Тряс его и, задыхаясь, твердил:
– Беда с Феклушей! Я вижу! Беда с ней! Выручай! Беда! Я вижу! Слышишь или нет?! Вижу! Беда!
В первой растерянности Роман ничего не мог понять из суматошных выкриков Митеньки, который с такой неимоверной силой встряхивал его за узкие плечи, что у Романа лязгали зубы.
– Беда с Феклушей! Огонь горит! Чуешь, огонь горит! А из огня рученьки тянутся! К тебе тянутся! Кто выручит?! – тут Митенька ослаб в коленях, повалился наземь и, не отпуская крепко зажатой в ладони рубахи Романа, распустил ее от ворота до пупа. Холод, еще крепче ухвативший настылое тело, словно палкой ударил Романа: увиделся ему огонь, а оттуда, из крутящихся языков пламени, тянулись вздрагивающие руки дочери.
Митенька снизу смотрел на него, мучительно перекосив и без того изуродованное лицо, всхлипывал, и слезы из пораненного глаза катились без удержу.
Только еще одну секунду раздумывал Роман. Качнулся вбок и, провернувшись на одном месте, кинулся в дом. Шапку – на голову, полушубок – на плечи, деньги, какие были, за пазуху, успел еще ухватить кнут и вылетел во двор. Махом обратал незавидную, но ходкую кобылку, купленную совсем недавно по случаю у проезжего прасола.
Он так жестко и зло присадил ее, что кобылка всхрапнула, приседая на задние ноги, но тут же спружинилась и выстелилась вскачь. В длинной, сразу взвихрившейся гриве, заиграли узкие, солнечные блестки.
Тракт еще был пуст.
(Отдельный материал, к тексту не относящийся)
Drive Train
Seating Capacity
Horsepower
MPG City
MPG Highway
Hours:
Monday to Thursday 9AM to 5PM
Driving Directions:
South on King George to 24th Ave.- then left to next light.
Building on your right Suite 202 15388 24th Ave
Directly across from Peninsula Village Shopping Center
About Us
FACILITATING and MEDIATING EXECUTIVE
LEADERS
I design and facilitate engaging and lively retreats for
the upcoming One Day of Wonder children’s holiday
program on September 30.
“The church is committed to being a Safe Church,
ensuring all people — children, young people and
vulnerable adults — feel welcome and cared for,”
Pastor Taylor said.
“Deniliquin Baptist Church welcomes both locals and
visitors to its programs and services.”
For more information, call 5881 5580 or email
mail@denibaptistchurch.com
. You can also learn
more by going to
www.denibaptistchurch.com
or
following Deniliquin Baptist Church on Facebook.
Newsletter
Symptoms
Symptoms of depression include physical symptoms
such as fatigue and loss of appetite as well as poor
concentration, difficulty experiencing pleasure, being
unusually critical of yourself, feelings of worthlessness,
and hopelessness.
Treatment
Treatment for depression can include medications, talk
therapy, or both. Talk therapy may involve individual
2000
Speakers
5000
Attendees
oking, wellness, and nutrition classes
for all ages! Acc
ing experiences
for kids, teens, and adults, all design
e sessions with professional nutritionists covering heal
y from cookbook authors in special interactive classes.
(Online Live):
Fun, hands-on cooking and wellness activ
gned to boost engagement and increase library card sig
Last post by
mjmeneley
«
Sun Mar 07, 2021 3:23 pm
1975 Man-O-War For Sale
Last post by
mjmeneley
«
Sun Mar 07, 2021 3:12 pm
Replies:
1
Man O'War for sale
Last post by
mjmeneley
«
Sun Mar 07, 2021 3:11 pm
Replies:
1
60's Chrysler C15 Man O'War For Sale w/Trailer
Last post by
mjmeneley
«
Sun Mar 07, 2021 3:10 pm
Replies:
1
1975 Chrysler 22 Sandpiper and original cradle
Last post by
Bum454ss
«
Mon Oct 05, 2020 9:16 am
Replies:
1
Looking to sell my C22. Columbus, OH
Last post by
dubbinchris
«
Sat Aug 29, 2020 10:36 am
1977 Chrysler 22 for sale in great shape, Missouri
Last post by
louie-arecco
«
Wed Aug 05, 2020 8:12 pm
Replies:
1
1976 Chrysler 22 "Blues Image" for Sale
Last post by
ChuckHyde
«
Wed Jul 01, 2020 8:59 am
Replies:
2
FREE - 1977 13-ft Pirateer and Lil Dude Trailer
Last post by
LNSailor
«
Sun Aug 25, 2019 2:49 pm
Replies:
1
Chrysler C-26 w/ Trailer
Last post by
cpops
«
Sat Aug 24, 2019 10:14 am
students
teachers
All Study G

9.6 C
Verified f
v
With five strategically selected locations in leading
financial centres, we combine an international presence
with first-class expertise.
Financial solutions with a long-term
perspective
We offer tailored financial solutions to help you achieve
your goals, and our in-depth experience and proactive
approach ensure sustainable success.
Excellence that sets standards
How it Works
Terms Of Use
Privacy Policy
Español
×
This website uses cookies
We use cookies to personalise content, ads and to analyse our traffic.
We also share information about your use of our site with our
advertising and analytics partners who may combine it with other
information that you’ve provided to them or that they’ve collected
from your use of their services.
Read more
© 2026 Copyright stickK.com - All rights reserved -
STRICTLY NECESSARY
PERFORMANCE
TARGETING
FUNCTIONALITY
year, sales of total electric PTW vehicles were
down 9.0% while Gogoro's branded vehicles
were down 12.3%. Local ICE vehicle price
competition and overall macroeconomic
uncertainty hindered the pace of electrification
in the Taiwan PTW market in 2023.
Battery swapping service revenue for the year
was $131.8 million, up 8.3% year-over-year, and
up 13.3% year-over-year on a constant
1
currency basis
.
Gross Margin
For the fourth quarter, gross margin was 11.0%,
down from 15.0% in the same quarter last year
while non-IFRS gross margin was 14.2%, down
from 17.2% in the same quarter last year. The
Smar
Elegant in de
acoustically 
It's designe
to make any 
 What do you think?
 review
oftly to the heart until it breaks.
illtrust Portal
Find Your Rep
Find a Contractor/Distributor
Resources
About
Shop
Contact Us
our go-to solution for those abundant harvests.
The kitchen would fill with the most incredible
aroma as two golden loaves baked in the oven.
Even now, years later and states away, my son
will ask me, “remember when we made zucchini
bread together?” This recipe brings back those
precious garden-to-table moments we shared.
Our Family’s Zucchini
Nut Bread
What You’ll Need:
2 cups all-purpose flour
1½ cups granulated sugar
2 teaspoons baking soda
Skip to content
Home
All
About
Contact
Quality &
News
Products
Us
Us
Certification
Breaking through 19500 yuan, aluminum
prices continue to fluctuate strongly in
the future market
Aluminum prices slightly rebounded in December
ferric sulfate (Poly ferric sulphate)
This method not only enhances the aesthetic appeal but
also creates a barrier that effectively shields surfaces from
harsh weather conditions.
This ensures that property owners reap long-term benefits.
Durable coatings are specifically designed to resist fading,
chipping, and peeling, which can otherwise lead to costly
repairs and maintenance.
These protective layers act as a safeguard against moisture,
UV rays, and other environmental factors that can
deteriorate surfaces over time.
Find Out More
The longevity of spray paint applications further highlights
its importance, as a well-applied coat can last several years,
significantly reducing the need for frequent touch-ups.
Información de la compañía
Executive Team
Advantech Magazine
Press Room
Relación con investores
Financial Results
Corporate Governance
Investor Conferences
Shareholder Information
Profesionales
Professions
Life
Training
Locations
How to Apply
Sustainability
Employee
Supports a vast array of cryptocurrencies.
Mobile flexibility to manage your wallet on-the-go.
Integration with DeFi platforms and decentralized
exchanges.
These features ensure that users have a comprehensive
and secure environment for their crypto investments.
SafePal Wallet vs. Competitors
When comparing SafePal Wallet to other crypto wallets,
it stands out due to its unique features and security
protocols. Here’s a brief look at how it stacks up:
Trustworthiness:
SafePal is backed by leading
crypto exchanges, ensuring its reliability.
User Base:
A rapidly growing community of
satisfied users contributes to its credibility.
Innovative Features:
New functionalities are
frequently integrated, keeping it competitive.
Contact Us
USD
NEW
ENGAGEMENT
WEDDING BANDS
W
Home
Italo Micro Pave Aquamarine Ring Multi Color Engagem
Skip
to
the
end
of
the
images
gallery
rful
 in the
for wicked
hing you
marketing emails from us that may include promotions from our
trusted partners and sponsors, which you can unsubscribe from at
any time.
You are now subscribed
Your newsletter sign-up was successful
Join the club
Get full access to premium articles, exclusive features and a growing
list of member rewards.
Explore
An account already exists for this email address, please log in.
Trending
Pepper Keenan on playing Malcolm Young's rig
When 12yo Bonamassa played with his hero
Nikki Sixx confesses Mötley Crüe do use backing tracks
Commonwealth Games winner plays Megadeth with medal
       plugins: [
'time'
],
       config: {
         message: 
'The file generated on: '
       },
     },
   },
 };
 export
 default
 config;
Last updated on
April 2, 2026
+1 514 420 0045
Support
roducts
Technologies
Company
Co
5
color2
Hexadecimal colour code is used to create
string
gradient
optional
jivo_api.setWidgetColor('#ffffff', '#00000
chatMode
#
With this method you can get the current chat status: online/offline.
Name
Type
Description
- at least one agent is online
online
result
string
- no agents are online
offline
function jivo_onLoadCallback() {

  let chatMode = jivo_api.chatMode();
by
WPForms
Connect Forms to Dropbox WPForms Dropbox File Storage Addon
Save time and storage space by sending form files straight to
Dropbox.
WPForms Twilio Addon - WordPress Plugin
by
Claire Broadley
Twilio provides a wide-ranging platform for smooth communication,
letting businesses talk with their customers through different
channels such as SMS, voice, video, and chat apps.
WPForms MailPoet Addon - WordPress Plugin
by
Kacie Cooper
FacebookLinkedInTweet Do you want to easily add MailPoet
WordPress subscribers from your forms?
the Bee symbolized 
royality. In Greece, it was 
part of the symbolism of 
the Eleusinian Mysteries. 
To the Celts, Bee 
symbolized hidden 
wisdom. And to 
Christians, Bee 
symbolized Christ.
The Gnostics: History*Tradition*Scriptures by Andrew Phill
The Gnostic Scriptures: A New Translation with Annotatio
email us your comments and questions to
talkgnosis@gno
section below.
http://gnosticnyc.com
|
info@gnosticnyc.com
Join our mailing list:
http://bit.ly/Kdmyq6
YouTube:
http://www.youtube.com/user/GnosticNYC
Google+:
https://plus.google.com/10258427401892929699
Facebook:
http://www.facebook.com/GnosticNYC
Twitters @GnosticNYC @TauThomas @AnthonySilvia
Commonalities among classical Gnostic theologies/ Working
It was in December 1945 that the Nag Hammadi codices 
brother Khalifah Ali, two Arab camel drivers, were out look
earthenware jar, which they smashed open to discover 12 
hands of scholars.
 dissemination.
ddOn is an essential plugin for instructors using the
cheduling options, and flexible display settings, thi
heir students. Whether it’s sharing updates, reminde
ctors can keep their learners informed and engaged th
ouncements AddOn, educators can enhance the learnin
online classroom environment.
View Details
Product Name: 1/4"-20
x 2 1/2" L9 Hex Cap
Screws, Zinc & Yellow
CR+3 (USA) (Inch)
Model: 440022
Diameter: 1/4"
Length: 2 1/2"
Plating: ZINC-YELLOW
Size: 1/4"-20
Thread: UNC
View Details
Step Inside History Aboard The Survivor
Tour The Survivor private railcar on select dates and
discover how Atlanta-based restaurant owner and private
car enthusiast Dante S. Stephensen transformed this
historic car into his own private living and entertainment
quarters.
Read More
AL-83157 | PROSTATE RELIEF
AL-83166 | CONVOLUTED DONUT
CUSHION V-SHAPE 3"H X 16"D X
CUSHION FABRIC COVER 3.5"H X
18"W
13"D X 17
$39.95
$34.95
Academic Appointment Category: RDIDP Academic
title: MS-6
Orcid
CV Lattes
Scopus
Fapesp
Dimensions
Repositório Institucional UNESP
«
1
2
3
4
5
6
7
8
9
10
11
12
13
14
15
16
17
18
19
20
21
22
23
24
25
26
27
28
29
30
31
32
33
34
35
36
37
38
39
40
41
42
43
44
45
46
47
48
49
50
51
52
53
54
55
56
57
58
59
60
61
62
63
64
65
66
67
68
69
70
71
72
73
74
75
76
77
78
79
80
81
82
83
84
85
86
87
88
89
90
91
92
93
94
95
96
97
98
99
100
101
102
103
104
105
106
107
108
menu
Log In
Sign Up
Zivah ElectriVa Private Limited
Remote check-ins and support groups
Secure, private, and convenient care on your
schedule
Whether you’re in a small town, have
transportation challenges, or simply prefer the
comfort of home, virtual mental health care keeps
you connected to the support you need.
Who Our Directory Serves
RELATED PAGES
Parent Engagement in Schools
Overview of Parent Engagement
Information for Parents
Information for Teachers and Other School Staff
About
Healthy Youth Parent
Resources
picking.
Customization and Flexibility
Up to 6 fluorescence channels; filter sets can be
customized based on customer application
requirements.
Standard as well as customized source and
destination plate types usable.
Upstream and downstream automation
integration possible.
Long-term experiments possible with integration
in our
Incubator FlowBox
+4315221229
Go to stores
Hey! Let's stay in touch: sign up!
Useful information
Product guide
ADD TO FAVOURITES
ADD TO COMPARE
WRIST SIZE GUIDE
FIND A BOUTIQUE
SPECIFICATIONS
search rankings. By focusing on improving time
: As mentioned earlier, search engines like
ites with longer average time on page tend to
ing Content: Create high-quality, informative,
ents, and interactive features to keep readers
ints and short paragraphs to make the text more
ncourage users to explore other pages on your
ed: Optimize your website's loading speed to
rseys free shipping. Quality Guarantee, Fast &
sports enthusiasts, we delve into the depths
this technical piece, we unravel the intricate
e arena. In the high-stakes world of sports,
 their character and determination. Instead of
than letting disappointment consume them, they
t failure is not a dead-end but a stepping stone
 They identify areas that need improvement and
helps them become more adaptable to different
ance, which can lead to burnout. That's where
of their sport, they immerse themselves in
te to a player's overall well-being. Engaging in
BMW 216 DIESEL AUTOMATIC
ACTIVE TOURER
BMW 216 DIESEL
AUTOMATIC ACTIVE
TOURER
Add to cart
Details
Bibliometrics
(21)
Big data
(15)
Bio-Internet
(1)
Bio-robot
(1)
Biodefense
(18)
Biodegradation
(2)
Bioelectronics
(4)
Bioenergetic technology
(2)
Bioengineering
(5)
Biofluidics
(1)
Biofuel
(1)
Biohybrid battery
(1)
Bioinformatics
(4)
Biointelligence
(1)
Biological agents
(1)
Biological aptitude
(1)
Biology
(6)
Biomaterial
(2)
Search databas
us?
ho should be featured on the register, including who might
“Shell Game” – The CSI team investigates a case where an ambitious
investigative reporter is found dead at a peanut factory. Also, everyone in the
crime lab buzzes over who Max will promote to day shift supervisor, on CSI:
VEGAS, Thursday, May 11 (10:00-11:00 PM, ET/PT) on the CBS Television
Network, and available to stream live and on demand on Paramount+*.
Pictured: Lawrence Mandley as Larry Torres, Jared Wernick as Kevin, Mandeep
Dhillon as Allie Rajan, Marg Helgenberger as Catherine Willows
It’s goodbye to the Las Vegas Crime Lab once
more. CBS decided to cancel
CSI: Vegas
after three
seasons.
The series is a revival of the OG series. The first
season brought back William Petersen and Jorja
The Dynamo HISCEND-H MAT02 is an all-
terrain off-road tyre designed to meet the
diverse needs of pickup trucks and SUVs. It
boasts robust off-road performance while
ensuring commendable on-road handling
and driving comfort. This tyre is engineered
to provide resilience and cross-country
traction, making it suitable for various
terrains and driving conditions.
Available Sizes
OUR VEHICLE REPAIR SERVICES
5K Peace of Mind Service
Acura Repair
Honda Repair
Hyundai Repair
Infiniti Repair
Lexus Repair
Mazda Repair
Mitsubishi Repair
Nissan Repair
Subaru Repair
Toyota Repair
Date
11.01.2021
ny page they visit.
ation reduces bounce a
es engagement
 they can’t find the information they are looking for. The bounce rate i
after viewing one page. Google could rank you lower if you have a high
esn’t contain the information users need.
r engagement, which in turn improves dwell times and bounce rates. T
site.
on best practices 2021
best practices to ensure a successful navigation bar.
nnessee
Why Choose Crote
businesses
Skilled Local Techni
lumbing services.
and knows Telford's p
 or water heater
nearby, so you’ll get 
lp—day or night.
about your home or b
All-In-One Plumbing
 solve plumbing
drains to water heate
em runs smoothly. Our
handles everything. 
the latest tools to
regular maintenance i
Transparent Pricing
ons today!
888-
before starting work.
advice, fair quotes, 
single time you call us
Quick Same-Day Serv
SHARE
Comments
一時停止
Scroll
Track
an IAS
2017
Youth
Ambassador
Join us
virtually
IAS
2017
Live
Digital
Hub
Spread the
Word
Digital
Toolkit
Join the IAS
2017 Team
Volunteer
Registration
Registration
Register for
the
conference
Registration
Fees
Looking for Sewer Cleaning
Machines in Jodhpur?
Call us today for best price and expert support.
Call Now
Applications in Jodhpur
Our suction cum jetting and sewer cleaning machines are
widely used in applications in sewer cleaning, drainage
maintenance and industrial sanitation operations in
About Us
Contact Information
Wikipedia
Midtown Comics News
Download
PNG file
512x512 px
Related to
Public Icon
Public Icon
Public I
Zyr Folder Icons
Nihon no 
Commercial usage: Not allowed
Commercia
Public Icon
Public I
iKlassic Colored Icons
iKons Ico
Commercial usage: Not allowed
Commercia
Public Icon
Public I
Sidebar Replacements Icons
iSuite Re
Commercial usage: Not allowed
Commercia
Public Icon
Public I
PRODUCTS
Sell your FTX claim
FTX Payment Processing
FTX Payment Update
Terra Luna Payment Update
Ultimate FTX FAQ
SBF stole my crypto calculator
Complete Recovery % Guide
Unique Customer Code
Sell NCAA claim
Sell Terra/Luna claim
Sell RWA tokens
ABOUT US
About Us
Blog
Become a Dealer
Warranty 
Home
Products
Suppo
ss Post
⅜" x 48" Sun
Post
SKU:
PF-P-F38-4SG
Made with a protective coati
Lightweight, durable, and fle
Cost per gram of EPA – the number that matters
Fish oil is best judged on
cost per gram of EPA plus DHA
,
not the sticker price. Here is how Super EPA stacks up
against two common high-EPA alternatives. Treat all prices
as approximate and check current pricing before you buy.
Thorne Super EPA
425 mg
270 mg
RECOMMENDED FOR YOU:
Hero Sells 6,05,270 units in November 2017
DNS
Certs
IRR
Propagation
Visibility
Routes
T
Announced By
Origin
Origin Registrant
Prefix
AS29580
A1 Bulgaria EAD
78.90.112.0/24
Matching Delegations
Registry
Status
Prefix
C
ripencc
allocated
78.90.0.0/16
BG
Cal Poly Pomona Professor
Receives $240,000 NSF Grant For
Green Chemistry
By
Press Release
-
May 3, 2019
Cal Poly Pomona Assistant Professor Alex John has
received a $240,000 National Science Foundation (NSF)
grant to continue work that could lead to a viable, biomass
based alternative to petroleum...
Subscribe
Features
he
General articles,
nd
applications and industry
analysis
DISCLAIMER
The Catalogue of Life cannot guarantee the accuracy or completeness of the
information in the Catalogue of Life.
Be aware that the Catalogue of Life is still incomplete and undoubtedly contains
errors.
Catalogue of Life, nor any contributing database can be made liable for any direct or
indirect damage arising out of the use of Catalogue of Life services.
Редкие, тяжело груженые возы лениво тянулись и отворачивали от греха подальше, завидя шального всадника. Роман же, войдя в раж от безудержного движения, толком даже и не смотрел на дорогу – все чудилось, словно в яви: огонь безудержный, острые языки плещутся, а меж ними – тонкие трепещущие пальцы…
Хода, мгновенного и летучего, не хватало ему, и Роман без передыху работал толстым витым кнутом – все казалось ему, что скачка слишком уж медленна. Но чем сильнее и чаще хлестал он кобылку, тем тяжелее становился ее скок, и наконец она замерла, словно уперлась в неодолимую преграду. Кнутовищем Роман колотил ее по морде, но она только выворачивала голову, пытаясь укрыться от ударов, и даже умудрилась зубами схватить его за носок пима.
– Стой, касатик, конь с места не сдвинется, пока я не отпущу…
Роман в ярости вскинулся: сгорбленная старушка, изогнутая, как старый и сухой сучок, легонько придерживала узду и, с трудом разгибаясь, поднимала вверх голову.
– Узнал меня, родимый? – едва слышным голосом, похожим на шуршание сухой соломы, прошелестела она. – Судьба ваша. Вот и припасы принесла. Знай, что случиться может.
Одной рукой она не отпускала узду, и кобылка стояла, как вкопанная по самые колени, а другую руку старуха сунула в рваную сумку, перевешенную на веревке через плечо, и выдернула оттуда аспидно-черный плат, такой черный, словно достала его из самой теми непроглядной ночи. Хитрым узлом притянула его к конской гриве, и он бойко защелкал за левым плечом лошади, готовно откликаясь на порыв свежего ветра.